__What you will do__
Starting at the line that contains "vfov_deg: 11.2" and ending at the line that contains "focal_mm: 82", the lines below are to be given again exactly, with nothing added.

** Data follows **

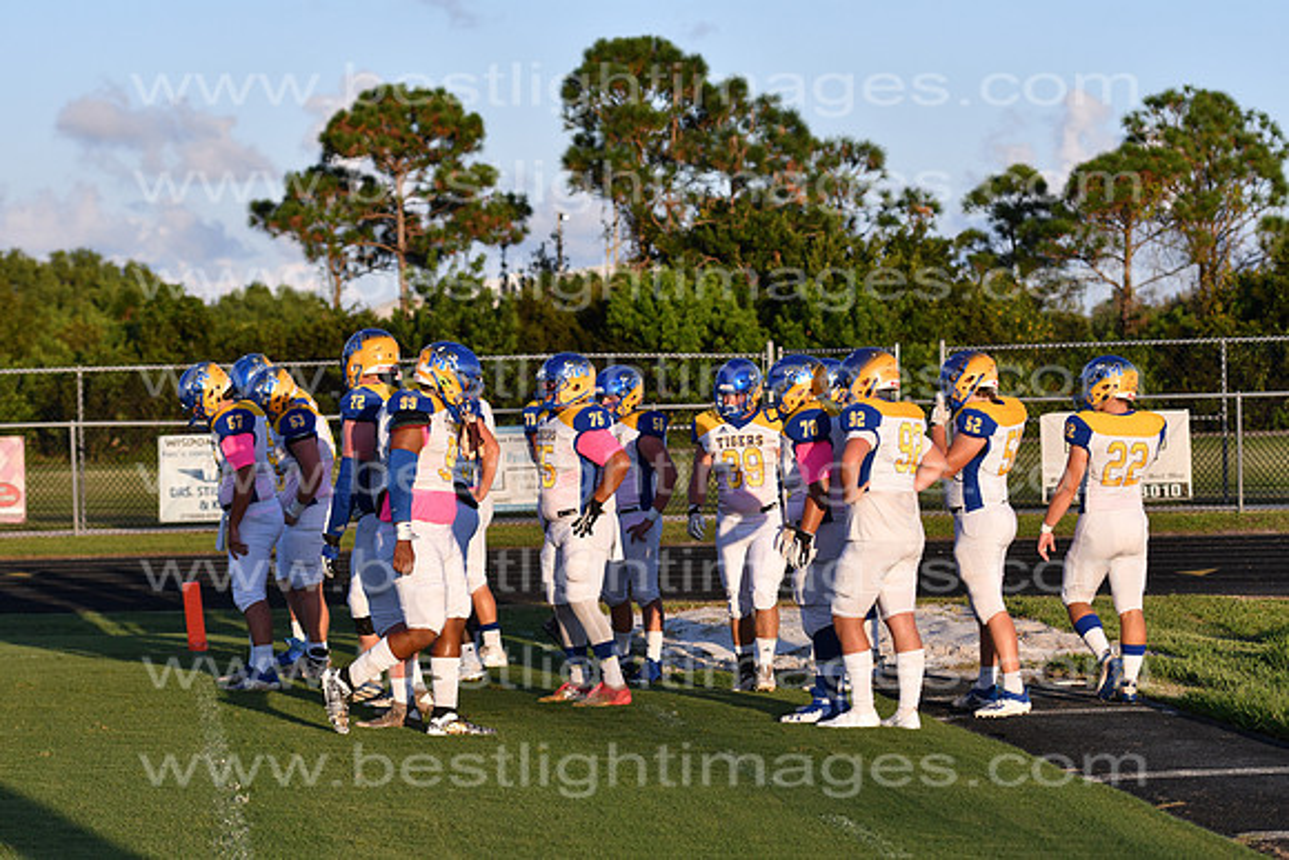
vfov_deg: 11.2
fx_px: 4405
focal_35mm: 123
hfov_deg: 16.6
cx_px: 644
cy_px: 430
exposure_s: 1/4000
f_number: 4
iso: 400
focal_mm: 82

** End of Data **
** Data follows **

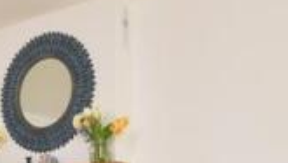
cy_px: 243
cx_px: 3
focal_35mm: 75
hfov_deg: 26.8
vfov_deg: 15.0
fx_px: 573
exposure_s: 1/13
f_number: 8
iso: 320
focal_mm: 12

** End of Data **
** Data follows **

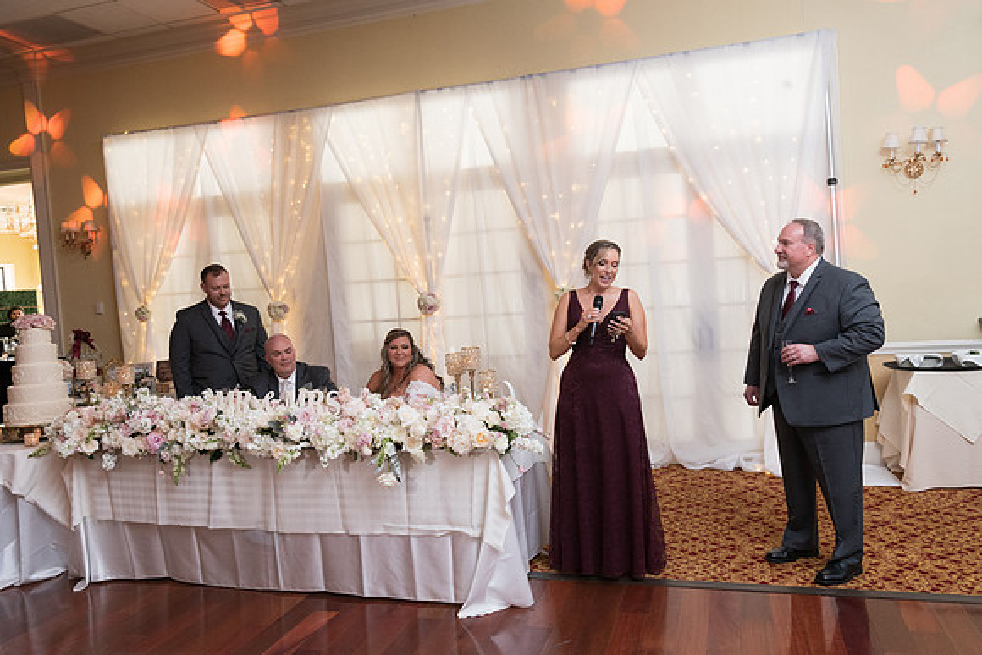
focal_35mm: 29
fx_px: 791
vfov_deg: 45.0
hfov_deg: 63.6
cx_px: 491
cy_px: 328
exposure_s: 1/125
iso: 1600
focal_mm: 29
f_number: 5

** End of Data **

__Response__
vfov_deg: 11.2
fx_px: 4405
focal_35mm: 123
hfov_deg: 16.6
cx_px: 644
cy_px: 430
exposure_s: 1/4000
f_number: 4
iso: 400
focal_mm: 82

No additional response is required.